An overview of the layered structure of the polar ice sheet based on crystalline textural properties of the Dome Fuji summit ice core, Antarctica

This study provides an overview of the layered structure of Antarctic ice sheets, focusing on the crystalline textural properties and deformational regimes in the Dome Fuji ice core. Polar ice sheets consist of layers with diverse rheological characteristics, shaped by depositional processes such as atmospheric aerosol deposition. Layer thickness varies from millimeters (annual layers) to thicknesses spanning glacial-interglacial periods, with the initial ice fabric forming during firnification.

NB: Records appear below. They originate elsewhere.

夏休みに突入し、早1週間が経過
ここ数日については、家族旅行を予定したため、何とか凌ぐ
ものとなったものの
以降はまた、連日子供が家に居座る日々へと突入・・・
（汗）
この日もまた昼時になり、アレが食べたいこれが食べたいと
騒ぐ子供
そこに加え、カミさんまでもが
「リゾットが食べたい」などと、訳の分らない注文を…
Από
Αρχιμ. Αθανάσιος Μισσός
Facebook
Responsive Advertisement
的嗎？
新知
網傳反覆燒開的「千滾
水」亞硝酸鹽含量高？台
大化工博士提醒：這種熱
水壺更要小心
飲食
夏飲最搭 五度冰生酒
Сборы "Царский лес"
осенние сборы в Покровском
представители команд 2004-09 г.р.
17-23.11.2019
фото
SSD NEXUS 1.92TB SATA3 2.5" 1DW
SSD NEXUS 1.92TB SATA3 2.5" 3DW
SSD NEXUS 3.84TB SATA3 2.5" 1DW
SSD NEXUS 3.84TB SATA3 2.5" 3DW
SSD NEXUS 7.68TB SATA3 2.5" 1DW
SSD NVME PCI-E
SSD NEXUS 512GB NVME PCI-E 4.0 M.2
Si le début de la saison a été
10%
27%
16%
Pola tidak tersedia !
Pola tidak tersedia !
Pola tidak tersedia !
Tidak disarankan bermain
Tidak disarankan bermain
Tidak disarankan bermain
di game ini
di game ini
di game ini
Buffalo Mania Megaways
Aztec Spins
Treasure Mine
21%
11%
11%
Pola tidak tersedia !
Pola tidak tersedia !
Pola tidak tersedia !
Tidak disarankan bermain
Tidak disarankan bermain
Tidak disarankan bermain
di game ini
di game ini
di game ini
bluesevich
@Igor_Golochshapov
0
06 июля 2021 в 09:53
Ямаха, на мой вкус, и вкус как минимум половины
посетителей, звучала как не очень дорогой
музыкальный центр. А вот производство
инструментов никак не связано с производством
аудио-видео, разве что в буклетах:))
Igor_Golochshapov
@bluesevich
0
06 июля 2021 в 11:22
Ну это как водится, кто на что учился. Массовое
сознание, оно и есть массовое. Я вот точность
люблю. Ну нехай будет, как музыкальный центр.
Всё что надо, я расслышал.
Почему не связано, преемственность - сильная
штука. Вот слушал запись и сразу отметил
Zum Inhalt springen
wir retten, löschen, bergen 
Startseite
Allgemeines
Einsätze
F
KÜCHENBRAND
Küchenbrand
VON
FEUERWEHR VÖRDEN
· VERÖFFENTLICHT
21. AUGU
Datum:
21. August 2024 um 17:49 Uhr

Key factors influencing the rheology of ice include ion content (e.g., Cl−, F−, NH4+) and insoluble particles such as salts and dust. Ions can substitute within the ice crystal lattice, affecting dislocation density, viscosity, and deformation behavior. These influences persist from firnification to the basal layers of the ice sheet. Notably, salt inclusions have larger volume fractions than dust particles, significantly impacting microstructure evolution.

The ice sheet’s deformation can be divided into two regimes: the upper 80% of the ice sheet, characterized by lower strain and temperature gradients, and the lower 20%, where higher temperatures and strain induce complex recrystallization processes. Four primary factors drive the evolution of crystal orientation fabrics and microstructures: (i) temperature conditions, (ii) strain configurations, (iii) insoluble particle effects, and (iv) dynamic recrystallization, including grain boundary migration and the formation of new grains. These processes result in a deformational history unique to each layer, spanning up to one million years.

Understanding these layered structures has significant implications. For ice sheet modeling, they provide constraints on strain values and inform models of vertical thinning. For ice core sciences, the layered structure highlights the importance of drilling sites. Dome summit sites preserve continuous, undisturbed records of ancient ice, while locations away from domes risk basal disturbances, including folding, faulting, and layer mixing.

This research enhances our understanding of ice sheet dynamics and supports the development of improved dating models, contributing to studies of Earth's climate history over millennia.